|The stupid question is the question not asked|
SQL database architectureby punchcard_don (Beadle)
|on Nov 03, 2003 at 18:57 UTC||Need Help??|
punchcard_don has asked for the
wisdom of the Perl Monks concerning the following question:
I realize this is more of an SQL question, but all the middleware will be Perl querying a mySQL database using DBI, I promise.
Not looking for someone to tell me what to do, or do my job. I'm seeking methodological or, even better, quantitative, means to choose/justify one SQL database architecture over another where query performance is the priority.
Imagine this: A database holds students' school exam results. By the end of their scholastic career, each person has taken 500 exams. Every exam had 50 multiple-choice questions with answers numbered 1 to 9. Our starting point is a flat-file of records for 20,000 students of the form:
student1, exam1, answer1, answer2,..., answer50
student2, exam1, answer1, answer2,..., answer50
Now we want to compile statistics on who answered what. What percentage of total students who got question x in exam y right, also got question b of exam c right? In other words
SELECT COUNT(*) WHERE response-to-queston-x-on-exam-z=y AND response-to-queston-b-on-exam-d=c
and we want to do this over the web letting researchers specify the questions and answers they query on.
A few possible architectures:
1. Design the database exactly as the flat-file and take the intersection of
SELECT COUNT(*) WHERE (exam=z AND answeri=y)
2. Append all the records for a given student to make one 2,500 column record per student and search
SELECT COUNT(*) WHERE exami_answerj=y AND examb_answerc=d
3. Give each of the possible 25,000 answers to each multiple-choice question a unique 5-digit identifier and its own column, then just signify if that answer was given by a "1" in its column, and search
SELECT COUNT(*) WHERE ansxxxxx AND ansyyyyy
4. Make a separate table for each possible answer with studentID as the key, then take interstection of searches.

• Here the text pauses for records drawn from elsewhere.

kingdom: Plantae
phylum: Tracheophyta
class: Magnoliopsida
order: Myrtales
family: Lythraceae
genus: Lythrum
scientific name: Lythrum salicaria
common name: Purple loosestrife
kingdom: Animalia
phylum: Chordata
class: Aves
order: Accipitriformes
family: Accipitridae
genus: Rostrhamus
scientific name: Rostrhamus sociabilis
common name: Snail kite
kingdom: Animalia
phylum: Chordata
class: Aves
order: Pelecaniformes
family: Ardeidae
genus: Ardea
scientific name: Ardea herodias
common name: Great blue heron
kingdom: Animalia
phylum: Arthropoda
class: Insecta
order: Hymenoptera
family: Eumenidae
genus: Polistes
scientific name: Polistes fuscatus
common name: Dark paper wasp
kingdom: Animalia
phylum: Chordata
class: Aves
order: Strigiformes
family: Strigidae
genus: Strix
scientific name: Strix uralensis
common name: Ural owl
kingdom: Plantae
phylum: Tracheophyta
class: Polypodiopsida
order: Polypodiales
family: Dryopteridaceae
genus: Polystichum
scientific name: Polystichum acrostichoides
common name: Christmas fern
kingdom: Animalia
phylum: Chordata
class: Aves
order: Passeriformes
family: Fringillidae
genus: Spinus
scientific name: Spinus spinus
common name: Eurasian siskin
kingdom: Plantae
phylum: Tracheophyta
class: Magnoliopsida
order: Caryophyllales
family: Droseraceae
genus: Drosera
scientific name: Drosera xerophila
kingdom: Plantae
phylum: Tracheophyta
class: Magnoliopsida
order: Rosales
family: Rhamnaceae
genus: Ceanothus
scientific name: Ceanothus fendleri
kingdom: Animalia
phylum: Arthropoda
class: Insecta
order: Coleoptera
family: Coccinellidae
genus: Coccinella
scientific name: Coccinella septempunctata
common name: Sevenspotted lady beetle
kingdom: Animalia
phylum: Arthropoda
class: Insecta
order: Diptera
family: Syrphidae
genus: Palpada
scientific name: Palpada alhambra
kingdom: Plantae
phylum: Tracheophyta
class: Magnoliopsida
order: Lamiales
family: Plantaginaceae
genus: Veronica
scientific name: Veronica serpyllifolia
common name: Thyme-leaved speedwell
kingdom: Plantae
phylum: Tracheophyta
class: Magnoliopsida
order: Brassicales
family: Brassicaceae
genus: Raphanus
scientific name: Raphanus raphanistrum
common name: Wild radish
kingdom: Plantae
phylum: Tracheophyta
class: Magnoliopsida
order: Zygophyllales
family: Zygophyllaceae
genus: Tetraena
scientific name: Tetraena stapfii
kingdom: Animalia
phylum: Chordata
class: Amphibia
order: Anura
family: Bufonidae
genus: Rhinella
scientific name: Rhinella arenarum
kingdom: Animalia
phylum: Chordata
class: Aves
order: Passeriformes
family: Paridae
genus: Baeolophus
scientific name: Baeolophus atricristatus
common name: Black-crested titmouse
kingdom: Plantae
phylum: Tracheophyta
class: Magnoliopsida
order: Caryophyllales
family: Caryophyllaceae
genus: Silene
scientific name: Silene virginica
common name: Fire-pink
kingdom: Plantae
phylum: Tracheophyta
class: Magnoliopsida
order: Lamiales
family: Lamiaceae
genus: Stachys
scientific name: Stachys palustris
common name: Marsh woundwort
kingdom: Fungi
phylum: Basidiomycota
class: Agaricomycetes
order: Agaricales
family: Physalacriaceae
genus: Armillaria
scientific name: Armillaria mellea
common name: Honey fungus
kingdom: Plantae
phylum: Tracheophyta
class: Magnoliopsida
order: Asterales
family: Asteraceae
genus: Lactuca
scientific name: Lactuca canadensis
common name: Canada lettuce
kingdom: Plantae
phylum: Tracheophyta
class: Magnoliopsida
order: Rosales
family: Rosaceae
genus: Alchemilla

5. Make a separate table for each question, leaving the multiple-choice answer in the 2,500 tables and searching for the desired answer
But as I said, I'm hoping for some method or analysis by which to make/justify the choice. "I think XXX would be best" won't impress my boss much. Is there a way to choose - preferably quantitatively? Or does one just have to build, benchmark, and repeat?